Quel fier langage il sait parler ce cher Coudenhove et aussi quelle joie quand on est sur le bord de la Seine, de lire, traduit dans un journal français, un article que vient de publier le Neues Wiener Journal, où justement il traite, avec sa maestria coutumière de la Révolution mondiale par la technique : Le but de la technique, écrit-il, est la généralisation de la richesse, de la liberté, du pouvoir, de la beauté, de la civilisation et du bonheur ; non la prolétarisation mais l’aristocratisation de l’humanité.

Non la prolétarisation, mais l’aristocratisation de l’humanité. Augusta répéterait ces mots charmants durant des heures et des heures. Elle se gargarise de cette profession de foi. Qu’on vienne maintenant lui parler du prolétariat et l’on verra bien.

La France a reçu Augusta au moins aussi bien, certes, qu’une vedette de cinéma. Dès le quai de la gare de l’Est ce ne furent qu’interviews, éclairs de magnésium. On put la voir et l’entendre aux actualités dans tous les cinémas. Le prince des journalistes lui-même, malgré sa méfiance systématique pour tout ce qui se réclame d’un internationalisme ou d’un autre, eût cru, dans son âme et conscience, manquer à tous ses devoirs d’éclaireur de l’opinion s’il ne lui avait envoyé, l’après-midi même de son arrivée, le plus célèbre de ses interviewers. La présidente de l’Association pour l’essor littéraire et artistique de l’élite féminine offrit un thé d’honneur où Augusta eut la grande joie de rencontrer la romancière populiste Marie Torchon et la poétesse des Épanchements, la fameuse Synovie. Elle fut invitée à l’Élysée, à la Préfecture de police et à des réceptions académiques.

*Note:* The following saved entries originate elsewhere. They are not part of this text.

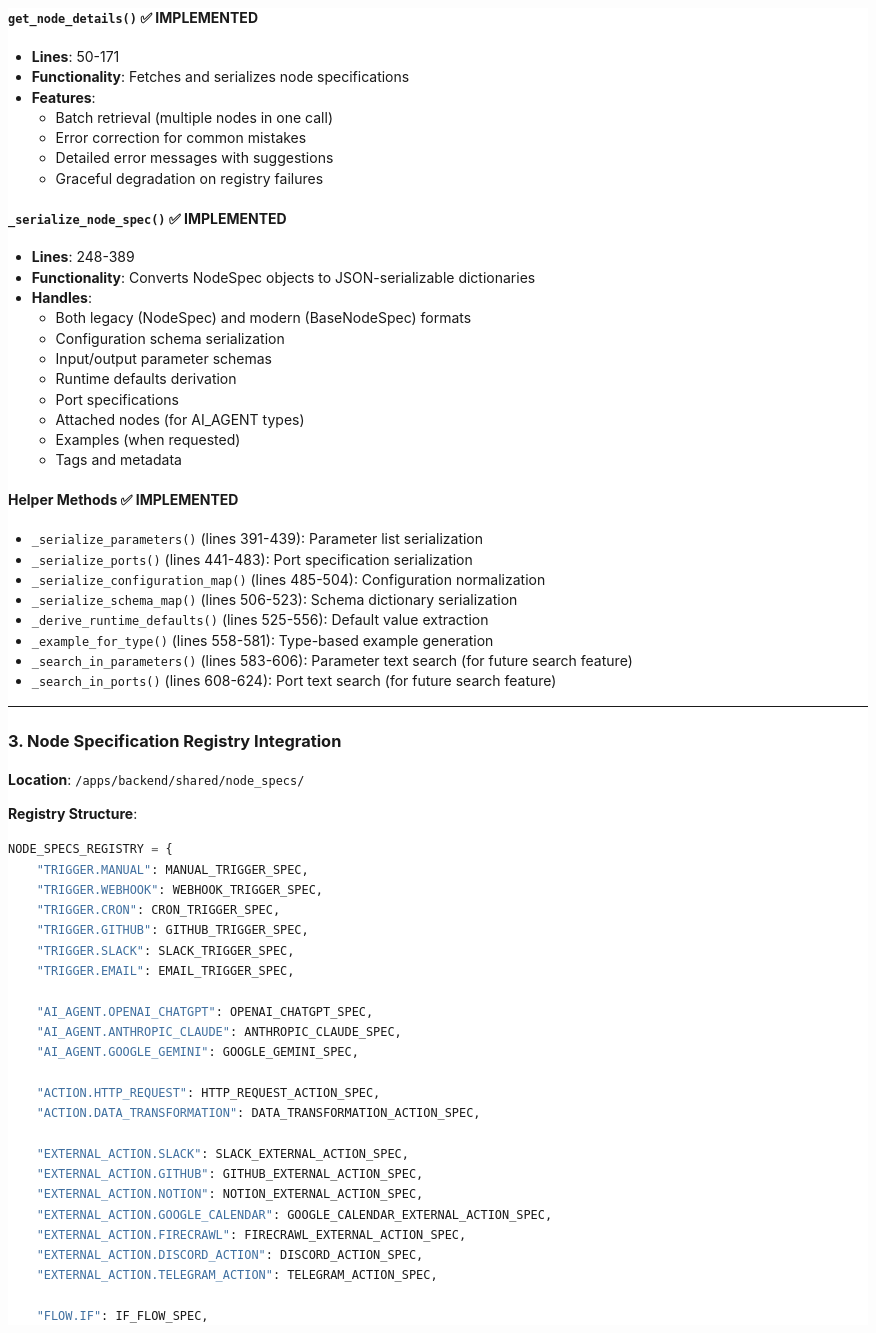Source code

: #### `get_node_details()` ✅ **IMPLEMENTED**
- **Lines**: 50-171
- **Functionality**: Fetches and serializes node specifications
- **Features**:
  - Batch retrieval (multiple nodes in one call)
  - Error correction for common mistakes
  - Detailed error messages with suggestions
  - Graceful degradation on registry failures

#### `_serialize_node_spec()` ✅ **IMPLEMENTED**
- **Lines**: 248-389
- **Functionality**: Converts NodeSpec objects to JSON-serializable dictionaries
- **Handles**:
  - Both legacy (NodeSpec) and modern (BaseNodeSpec) formats
  - Configuration schema serialization
  - Input/output parameter schemas
  - Runtime defaults derivation
  - Port specifications
  - Attached nodes (for AI_AGENT types)
  - Examples (when requested)
  - Tags and metadata

#### Helper Methods ✅ **IMPLEMENTED**
- `_serialize_parameters()` (lines 391-439): Parameter list serialization
- `_serialize_ports()` (lines 441-483): Port specification serialization
- `_serialize_configuration_map()` (lines 485-504): Configuration normalization
- `_serialize_schema_map()` (lines 506-523): Schema dictionary serialization
- `_derive_runtime_defaults()` (lines 525-556): Default value extraction
- `_example_for_type()` (lines 558-581): Type-based example generation
- `_search_in_parameters()` (lines 583-606): Parameter text search (for future search feature)
- `_search_in_ports()` (lines 608-624): Port text search (for future search feature)

---

### 3. Node Specification Registry Integration

**Location**: `/apps/backend/shared/node_specs/`

**Registry Structure**:
```python
NODE_SPECS_REGISTRY = {
    "TRIGGER.MANUAL": MANUAL_TRIGGER_SPEC,
    "TRIGGER.WEBHOOK": WEBHOOK_TRIGGER_SPEC,
    "TRIGGER.CRON": CRON_TRIGGER_SPEC,
    "TRIGGER.GITHUB": GITHUB_TRIGGER_SPEC,
    "TRIGGER.SLACK": SLACK_TRIGGER_SPEC,
    "TRIGGER.EMAIL": EMAIL_TRIGGER_SPEC,

    "AI_AGENT.OPENAI_CHATGPT": OPENAI_CHATGPT_SPEC,
    "AI_AGENT.ANTHROPIC_CLAUDE": ANTHROPIC_CLAUDE_SPEC,
    "AI_AGENT.GOOGLE_GEMINI": GOOGLE_GEMINI_SPEC,

    "ACTION.HTTP_REQUEST": HTTP_REQUEST_ACTION_SPEC,
    "ACTION.DATA_TRANSFORMATION": DATA_TRANSFORMATION_ACTION_SPEC,

    "EXTERNAL_ACTION.SLACK": SLACK_EXTERNAL_ACTION_SPEC,
    "EXTERNAL_ACTION.GITHUB": GITHUB_EXTERNAL_ACTION_SPEC,
    "EXTERNAL_ACTION.NOTION": NOTION_EXTERNAL_ACTION_SPEC,
    "EXTERNAL_ACTION.GOOGLE_CALENDAR": GOOGLE_CALENDAR_EXTERNAL_ACTION_SPEC,
    "EXTERNAL_ACTION.FIRECRAWL": FIRECRAWL_EXTERNAL_ACTION_SPEC,
    "EXTERNAL_ACTION.DISCORD_ACTION": DISCORD_ACTION_SPEC,
    "EXTERNAL_ACTION.TELEGRAM_ACTION": TELEGRAM_ACTION_SPEC,

    "FLOW.IF": IF_FLOW_SPEC,
```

Le jour des funérailles nationales qui donnèrent au prince des journalistes l’occasion de faire connaissance avec l’héritier des marquis of Sussex, à Notre-Dame, elle joua, plus et mieux que jamais, son rôle d’ambassadrice paneuropéenne et, malgré le maître des cérémonies qui voulait qu’elle s’assît du côté des dames, elle s’installa au beau milieu du corps diplomatique d’où l’on ne parvint point à la déloger, défendue qu’elle était par le nonce apostolique.